Lastly if $\gcd(a,17)=1$, then again using FLT gives that
$$a^{561}\equiv(a^{16})^{35}a\equiv a\pmod {17}$$So $17-1=16$, and $16\nmid 561$, but $16\mid 560$. Then again if $17\mid a$, then $a^{561}\equiv 0\equiv a\pmod{17}$. So in all cases for every single value of $a$, we have the following simultaneous congruences:
$$\begin{align*} a^{561}&\equiv a\pmod 3\\ a^{561}&\equiv a\pmod {11}\\ a^{561}&\equiv a\pmod {17} \end{align*}$$Look at these three equations, these three numbers are co-prime, so if you think about this like a Chinese Remainder Theorem type thing, then you know that I can combine these three statements.

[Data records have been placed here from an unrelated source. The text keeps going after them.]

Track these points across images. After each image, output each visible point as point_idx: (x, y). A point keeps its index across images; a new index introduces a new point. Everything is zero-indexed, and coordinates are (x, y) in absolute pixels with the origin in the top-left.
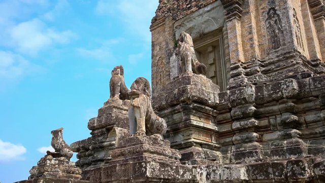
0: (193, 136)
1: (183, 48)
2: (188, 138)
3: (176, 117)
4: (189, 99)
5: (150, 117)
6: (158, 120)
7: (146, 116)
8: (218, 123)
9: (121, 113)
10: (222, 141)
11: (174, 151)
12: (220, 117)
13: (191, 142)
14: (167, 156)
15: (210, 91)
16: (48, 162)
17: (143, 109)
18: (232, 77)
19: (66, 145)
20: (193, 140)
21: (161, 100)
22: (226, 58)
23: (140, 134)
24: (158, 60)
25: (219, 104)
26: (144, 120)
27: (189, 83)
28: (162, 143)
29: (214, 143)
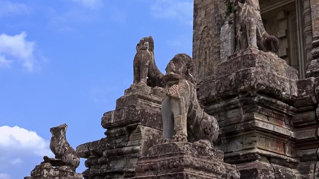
0: (258, 144)
1: (245, 11)
2: (250, 147)
3: (232, 115)
4: (252, 88)
5: (194, 114)
6: (206, 119)
7: (189, 112)
8: (296, 126)
9: (148, 105)
10: (301, 154)
11: (229, 167)
12: (299, 117)
13: (254, 153)
14: (219, 174)
15: (283, 77)
16: (45, 172)
17: (184, 102)
18: (314, 58)
19: (71, 149)
20: (257, 150)
21: (210, 89)
22: (307, 29)
23: (180, 139)
24: (203, 31)
25: (298, 97)
26: (186, 118)
27: (253, 65)
28: (212, 153)
29: (288, 156)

The generalized Chinese Remainder Theorem says that well if $a^{561}\equiv a \pmod {3,11,17}$, then
$$a^{561}\equiv a \pmod{3\cdot 11\cdot 17}$$This is what the Chinese Remainder says, if $x\equiv a \pmod{p_1},x\equiv a \pmod{p_2}, x\equiv a \pmod{p_3}$, then $x\equiv a \pmod{p_1p_2p_3}$.
I guess this is even like a Splitting the Modulus sort of thing. I can even write down Splitting the Modulus because all those numbers are co-prime. So either way is fine, and by generalized Splitting the Modulus, I mean either way is fine, but again since I have these three simultaneous congruences, that's exactly what the generalized Chinese Remainder Theorem or Splitting the Modulus tells us, that I can combine them and get that $a^{561}\equiv a\pmod{3\cdot 11\cdot 17}$, and as we said before $3\cdot 11\cdot 17=561$.
Crazy, crazy proof. The main thing that works is that $560$ is a very special number. It happens to be divisible by $p-1$, $q-1$, and $r-1$, where $p$, $q$, and $r$ happen to be the three factors.
So how did I know to do this? Well okay, so again I'm privy to a little bit of knowledge here. I know that this $561$ is something called a Carmichael number. A fantastic fun topic, so if you're bored studying, I would suggest taking the five to ten minutes reading up on it on Wikipedia. Carmichael numbers, that's the topic. Pretty cool stuff.
These numbers are pretending to be primes, but they’re not even close to prime. There's a bunch of these, you can see these numbers. I think $561$ is the smallest such number, at least it's the most often used if it's not the smallest, and it's really, really cool stuff.
Again this is a number theoretic thing, but I think it's neat and, like I said, I think it's worth a five minute read if you have the chance.
So a fun problem for problem number $9$. I think it’s kind of cool, has some soul, which is weird to say about a math problem, but some problems are a little trickier and they have some nice solutions like this. Alright, so I hope you enjoyed the final exam review, and good luck on your final exam or whatever you're studying for. Best of luck.